`restricted` member variables

Ola Fosheim Grøstad ola.fosheim.grostad at gmail.com
Wed Jun 22 13:06:04 UTC 2022


On Wednesday, 22 June 2022 at 11:36:52 UTC, forkit wrote:
> Of course, this butchering does have an effect on OOP in D. But 
> that's not the main point here.
>
> In fact, you are always using abstract data types, and 
> benefitting from them, regardless of what 'paradigm' you're 
> using.

Yes, yes, yes, but many D programmers don't have formal training 
so they are going by what they read on blogs or their own 
experience.

It should be obvious to anyone that if D's strength is to go from 
prototyping to shippable products then solid support for 
evolution is needed. Fine grained encapsulation is absolutely an 
advantage. That's 100% undeniable. Especially in system level 
programming.

However, if I were to rank what should be focused on, then 
changing/adding to encapsulation would be at spot 20 or so…

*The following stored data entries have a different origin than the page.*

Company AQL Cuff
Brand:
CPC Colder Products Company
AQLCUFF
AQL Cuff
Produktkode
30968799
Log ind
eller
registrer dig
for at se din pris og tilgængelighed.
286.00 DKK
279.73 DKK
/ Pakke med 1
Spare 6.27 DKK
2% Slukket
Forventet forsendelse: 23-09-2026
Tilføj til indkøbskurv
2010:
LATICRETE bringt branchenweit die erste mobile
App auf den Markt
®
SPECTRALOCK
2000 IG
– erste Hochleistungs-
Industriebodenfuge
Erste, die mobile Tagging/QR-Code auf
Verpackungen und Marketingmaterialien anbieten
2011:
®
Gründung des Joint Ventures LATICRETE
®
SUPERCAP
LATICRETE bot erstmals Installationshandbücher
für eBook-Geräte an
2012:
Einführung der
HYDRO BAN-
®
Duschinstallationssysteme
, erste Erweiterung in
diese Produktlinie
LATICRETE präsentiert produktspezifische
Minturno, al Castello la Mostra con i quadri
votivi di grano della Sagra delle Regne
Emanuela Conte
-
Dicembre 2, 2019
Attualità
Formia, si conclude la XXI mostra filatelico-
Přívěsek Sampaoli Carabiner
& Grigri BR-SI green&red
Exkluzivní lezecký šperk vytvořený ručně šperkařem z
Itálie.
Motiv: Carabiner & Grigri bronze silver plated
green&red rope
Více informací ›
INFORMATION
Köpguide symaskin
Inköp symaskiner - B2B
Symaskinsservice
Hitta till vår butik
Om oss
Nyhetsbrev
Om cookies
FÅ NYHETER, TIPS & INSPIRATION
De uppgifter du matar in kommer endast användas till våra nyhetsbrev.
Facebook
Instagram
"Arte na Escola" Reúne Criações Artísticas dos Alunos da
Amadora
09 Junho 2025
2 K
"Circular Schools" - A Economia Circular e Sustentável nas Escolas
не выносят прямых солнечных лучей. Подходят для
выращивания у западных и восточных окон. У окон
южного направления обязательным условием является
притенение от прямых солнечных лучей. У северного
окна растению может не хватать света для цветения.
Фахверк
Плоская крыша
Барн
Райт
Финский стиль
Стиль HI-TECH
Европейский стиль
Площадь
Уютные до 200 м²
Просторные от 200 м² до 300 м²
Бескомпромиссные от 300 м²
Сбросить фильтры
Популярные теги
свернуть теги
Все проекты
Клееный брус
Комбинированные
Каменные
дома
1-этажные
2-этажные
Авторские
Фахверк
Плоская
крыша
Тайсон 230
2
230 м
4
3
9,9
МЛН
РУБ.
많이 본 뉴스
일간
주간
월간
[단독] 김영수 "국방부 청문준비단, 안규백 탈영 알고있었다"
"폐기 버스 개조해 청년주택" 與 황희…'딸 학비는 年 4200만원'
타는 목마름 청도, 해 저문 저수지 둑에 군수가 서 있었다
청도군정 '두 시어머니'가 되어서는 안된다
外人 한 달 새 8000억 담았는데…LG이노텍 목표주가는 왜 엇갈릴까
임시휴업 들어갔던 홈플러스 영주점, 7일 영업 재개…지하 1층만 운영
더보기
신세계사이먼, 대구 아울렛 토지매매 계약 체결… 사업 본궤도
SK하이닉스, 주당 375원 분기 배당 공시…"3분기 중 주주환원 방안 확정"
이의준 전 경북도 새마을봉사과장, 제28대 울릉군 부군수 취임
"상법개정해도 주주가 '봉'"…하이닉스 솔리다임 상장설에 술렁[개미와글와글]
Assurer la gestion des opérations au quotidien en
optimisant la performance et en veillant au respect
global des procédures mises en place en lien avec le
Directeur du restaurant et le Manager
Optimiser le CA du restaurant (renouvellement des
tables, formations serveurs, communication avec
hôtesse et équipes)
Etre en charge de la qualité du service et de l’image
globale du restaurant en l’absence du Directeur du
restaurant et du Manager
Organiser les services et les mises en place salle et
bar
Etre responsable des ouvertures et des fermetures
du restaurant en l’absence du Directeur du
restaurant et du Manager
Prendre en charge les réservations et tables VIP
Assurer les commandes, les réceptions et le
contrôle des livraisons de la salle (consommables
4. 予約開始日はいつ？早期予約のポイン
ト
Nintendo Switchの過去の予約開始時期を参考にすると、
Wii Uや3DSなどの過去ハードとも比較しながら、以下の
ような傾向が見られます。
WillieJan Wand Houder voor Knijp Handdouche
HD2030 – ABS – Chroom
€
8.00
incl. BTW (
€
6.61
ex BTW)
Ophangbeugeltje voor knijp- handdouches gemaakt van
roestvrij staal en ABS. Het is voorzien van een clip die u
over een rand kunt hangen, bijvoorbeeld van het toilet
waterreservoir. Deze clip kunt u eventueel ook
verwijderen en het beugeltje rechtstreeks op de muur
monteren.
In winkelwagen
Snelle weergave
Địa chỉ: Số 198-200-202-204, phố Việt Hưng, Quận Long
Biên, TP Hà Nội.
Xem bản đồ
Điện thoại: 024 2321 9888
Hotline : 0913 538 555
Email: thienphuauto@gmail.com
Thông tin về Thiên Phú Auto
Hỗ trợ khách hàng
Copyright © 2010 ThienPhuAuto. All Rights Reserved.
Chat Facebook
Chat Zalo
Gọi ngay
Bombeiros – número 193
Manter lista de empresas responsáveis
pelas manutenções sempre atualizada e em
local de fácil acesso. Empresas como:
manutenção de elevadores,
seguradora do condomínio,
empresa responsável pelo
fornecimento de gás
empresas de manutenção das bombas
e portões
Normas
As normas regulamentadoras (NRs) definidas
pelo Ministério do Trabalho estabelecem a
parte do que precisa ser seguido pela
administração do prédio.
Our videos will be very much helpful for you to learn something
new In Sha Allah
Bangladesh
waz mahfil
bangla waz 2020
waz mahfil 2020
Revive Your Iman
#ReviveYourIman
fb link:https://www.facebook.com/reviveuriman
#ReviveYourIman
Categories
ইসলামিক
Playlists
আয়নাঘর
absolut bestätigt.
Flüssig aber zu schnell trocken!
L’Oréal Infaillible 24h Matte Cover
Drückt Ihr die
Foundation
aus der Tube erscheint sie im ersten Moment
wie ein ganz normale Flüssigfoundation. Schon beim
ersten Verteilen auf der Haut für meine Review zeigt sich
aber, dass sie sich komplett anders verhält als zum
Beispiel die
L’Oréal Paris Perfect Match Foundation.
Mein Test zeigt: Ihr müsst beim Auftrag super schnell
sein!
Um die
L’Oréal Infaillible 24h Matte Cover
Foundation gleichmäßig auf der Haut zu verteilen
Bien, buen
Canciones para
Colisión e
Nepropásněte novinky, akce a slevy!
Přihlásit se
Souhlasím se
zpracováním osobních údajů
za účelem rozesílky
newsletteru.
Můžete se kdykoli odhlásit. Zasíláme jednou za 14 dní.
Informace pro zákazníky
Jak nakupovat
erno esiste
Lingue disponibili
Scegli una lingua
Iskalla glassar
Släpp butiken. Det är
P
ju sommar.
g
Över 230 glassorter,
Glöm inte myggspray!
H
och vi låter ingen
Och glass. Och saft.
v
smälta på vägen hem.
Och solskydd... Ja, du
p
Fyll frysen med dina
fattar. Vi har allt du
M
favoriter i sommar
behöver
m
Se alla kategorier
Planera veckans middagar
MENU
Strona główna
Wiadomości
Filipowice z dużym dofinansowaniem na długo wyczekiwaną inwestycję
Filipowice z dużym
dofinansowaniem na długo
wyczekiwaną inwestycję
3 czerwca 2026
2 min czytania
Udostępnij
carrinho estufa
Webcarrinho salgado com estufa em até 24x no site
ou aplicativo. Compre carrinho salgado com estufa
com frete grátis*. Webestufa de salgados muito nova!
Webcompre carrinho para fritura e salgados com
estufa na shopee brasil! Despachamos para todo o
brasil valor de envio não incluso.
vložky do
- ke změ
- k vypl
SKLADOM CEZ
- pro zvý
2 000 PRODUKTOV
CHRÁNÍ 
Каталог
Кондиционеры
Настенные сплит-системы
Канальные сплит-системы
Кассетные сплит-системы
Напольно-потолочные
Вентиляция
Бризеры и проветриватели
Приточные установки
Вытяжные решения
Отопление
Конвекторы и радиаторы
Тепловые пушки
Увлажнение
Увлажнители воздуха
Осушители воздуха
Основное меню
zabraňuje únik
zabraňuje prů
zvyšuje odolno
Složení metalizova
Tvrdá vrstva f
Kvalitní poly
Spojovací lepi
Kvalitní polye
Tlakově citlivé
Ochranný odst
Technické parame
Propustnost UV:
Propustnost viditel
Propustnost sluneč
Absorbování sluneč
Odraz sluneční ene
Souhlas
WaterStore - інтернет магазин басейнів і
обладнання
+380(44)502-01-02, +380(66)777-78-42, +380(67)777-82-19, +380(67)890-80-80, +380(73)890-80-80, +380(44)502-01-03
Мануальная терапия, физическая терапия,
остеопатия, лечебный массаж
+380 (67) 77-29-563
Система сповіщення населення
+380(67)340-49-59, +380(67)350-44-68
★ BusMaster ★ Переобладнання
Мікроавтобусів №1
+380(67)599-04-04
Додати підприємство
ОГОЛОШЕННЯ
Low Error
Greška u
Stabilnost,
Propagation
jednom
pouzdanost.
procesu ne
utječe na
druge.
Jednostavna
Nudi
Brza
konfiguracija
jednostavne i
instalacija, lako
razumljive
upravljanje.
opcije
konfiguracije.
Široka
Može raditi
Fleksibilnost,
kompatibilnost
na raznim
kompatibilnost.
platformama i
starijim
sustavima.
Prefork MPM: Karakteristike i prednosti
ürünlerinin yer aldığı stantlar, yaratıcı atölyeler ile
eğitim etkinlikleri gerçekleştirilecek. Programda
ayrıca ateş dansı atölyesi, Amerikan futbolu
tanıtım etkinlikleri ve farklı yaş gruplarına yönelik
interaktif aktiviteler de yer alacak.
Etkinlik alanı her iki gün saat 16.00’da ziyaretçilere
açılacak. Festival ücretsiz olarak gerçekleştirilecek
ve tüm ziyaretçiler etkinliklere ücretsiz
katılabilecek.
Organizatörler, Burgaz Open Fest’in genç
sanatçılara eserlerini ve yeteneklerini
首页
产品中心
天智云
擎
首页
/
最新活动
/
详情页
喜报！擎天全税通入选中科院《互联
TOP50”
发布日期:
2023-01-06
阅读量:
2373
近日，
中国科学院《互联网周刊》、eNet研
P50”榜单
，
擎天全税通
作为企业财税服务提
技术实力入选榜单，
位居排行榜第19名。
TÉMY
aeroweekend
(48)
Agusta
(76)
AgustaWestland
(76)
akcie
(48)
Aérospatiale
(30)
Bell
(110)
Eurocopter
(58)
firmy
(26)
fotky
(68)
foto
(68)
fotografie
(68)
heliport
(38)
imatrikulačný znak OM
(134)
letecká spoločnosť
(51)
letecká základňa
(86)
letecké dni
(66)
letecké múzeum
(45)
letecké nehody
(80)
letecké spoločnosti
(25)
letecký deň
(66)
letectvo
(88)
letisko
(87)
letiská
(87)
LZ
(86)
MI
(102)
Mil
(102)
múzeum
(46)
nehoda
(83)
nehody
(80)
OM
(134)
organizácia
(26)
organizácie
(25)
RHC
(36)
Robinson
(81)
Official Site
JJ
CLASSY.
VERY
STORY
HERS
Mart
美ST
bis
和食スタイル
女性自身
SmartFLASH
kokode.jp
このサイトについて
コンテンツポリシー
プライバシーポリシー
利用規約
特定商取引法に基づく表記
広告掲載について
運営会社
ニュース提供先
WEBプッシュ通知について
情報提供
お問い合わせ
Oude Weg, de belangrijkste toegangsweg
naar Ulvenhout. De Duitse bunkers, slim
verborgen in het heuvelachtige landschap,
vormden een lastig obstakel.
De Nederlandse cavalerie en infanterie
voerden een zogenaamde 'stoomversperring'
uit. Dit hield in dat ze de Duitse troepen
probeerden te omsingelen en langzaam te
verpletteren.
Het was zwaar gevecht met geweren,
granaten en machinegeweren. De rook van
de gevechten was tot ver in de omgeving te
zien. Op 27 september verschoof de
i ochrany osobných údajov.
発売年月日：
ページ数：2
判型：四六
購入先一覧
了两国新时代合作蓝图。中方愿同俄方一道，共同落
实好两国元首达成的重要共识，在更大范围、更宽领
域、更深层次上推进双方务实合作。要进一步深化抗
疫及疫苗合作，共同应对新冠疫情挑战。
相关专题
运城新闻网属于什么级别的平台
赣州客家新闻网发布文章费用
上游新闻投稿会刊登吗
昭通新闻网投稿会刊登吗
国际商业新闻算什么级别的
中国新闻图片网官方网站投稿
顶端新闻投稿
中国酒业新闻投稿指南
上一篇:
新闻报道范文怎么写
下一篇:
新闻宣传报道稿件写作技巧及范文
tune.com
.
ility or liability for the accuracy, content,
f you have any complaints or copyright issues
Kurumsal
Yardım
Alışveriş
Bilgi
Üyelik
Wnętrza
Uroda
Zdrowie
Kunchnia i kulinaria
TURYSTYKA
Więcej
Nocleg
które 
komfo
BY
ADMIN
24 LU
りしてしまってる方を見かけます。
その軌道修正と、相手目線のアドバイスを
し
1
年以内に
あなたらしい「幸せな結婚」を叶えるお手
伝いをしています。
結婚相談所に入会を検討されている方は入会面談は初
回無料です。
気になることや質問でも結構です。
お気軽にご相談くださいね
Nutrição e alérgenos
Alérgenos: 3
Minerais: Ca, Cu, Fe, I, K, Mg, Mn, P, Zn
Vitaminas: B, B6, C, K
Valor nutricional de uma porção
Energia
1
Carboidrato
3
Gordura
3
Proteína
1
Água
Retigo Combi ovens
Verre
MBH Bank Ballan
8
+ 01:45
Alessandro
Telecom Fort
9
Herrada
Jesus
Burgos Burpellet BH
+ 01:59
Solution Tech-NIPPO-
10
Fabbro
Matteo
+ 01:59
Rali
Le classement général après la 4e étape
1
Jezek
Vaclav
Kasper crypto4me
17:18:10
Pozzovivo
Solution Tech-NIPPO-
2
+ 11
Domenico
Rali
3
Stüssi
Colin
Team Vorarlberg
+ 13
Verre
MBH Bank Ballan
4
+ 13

Currently the big issue for D is *not loosing focus* and complete 
what has been started on:

1. competitive memory management
2. @safe and @trusted
3. completing existing features
4. fixing error handling
5. fixing contracts

When all that is done… by all means, look at encapsulation, 
syntax, etc.

But I would predict that the end result, after everyone has 
added/changed their pet peeve, would be something that would not 
be D2, it would be D3.

So the best option is to either make do with naming-conventions 
to get ad-hoc class-privacy or implement it as a fork.

If you want to do this in a fork then I'll try to help you with 
locating the spots that need modification. If you complete this 
on a fork, I'll help you write the DIP for it.